Some cliches come to mind — “the devil is in the details” and “… paved with good intentions.” The city council was trying to protect children, which is naturally a politically astute and humanitarian thing to do. Yet the sex offenders had no lobby to protect their interests, and no one else had done the mapping or had talked to the experts. By doing the research and writing the stories, we were able to actually protect more kids than the law would have. Let me rephrase. We reduced the likelihood of children getting molested because of overeager residency restrictions that would have made sex offenders more likely to reoffend.
To re-rephrase, we may have prevented some kids from getting molested. At the end of the day, despite the technical hangups and moral questions, that’s a pretty damned good day.
Start early. Get all the data you can possibly need on the first pass. Think now, especially as online mapping tools have gotten easier, about multiple platforms for your results and ways that may need to be presented differently for different mediums and different audiences.
Think of those little details — like, should someone be able to type in an address and see where and why it’s prohibited? Do you post the daycare provider’s names — which are already elsewhere on the Web — in your online map, or is that too invasive since so many are run from homes?

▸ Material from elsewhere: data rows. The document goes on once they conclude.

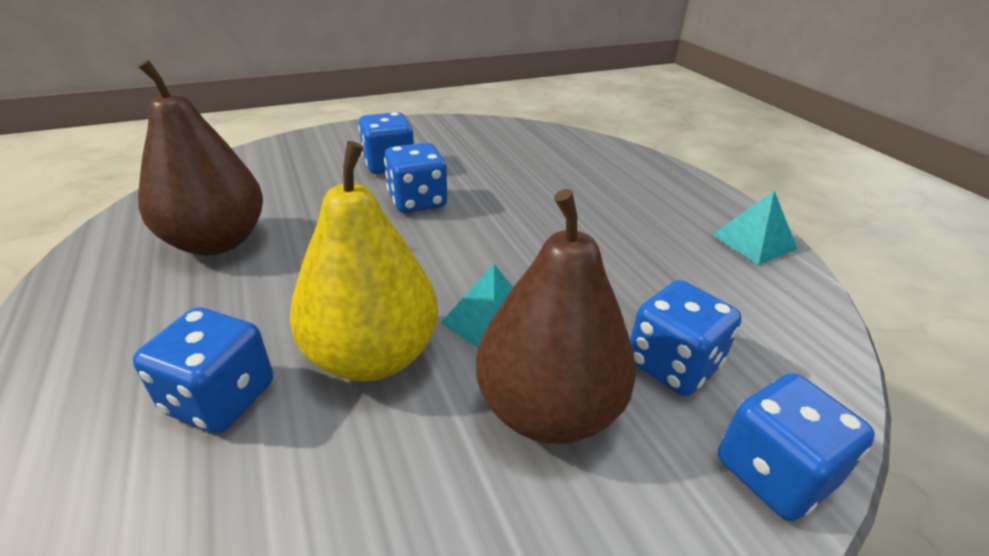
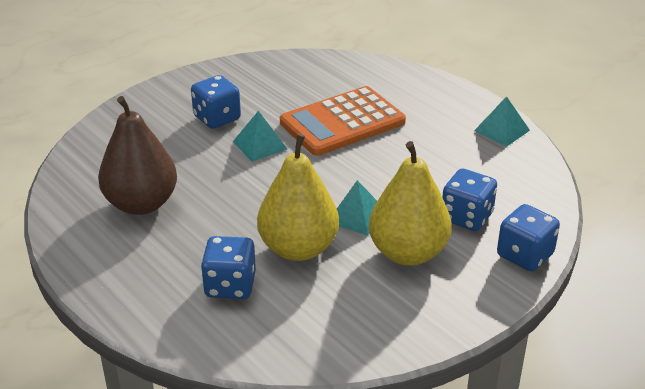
camera: 15 degrees left, 0 degrees up
(417, 201) = (260, 145): blue dice -> turquoise pyramid
(535, 194) = (342, 122): none -> orange calculator
(548, 409) = (408, 253): brown pear -> yellow pear

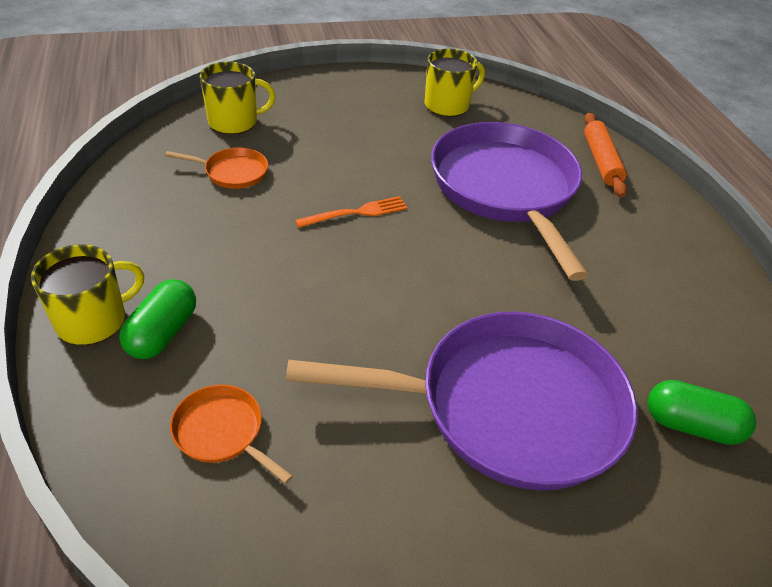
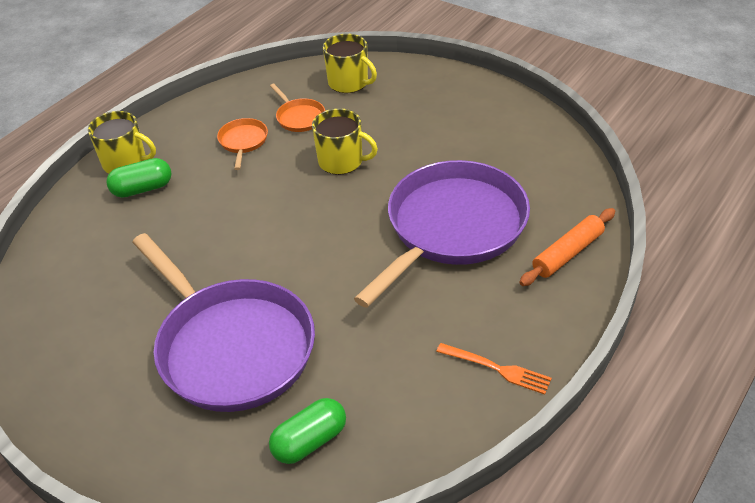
camera: 55 degrees right, 0 degrees up
(222, 432) = (100, 253): orange pan -> orange pan (243, 142)
(357, 212) = (329, 184): orange fork -> orange fork (497, 369)
(448, 105) = (516, 143): yellow mug -> yellow mug (341, 161)
(691, 425) = (310, 441): green capsule -> green capsule turned 75 degrees clockwise

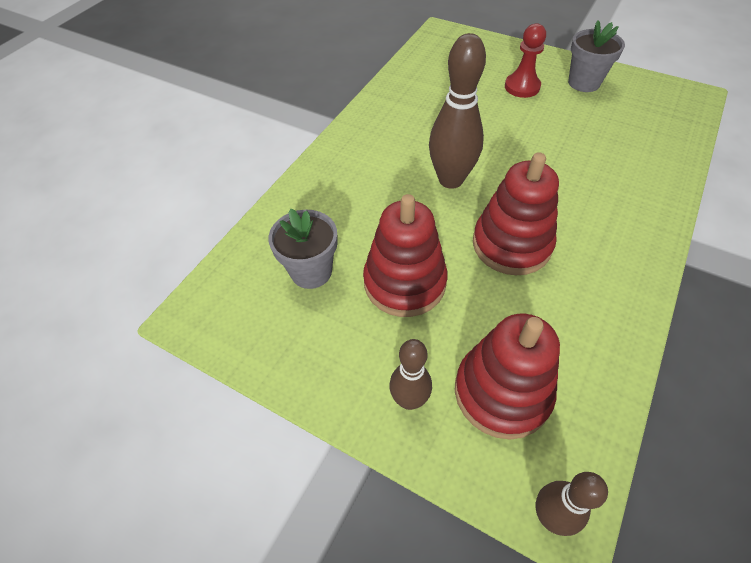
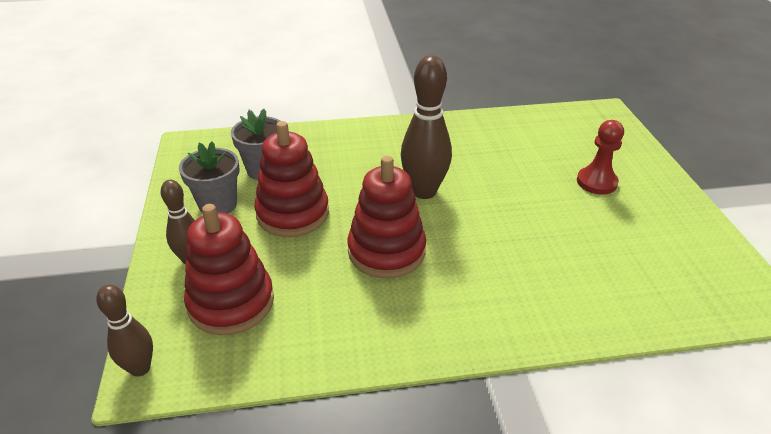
camera: 50 degrees right, 15 degrees down
(584, 83) = (662, 216): grey flower pot -> grey flower pot (218, 205)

And be damned careful with your data. By using points for the schools and leaving out some parks, I underestimated the scope of the banishment zones — giving me a consistent “at least” story. But on the first few attempts to play with the data, I made some rookie mistakes — such as not flattening all of the banned zones into a single layer. When I calculated the area of banned zones, I had more square footage of the city banned … than was actually in the city. I also had to learn how to use the mapping tools properly. For example, banishment zones near the city limits would be cut off at the city limits, because one city has no power over the neighboring town; so I had to cut out the flattened buffer layer from the city’s borders.
Such stories are going to get a lot of scrutiny. Do them — and do them right.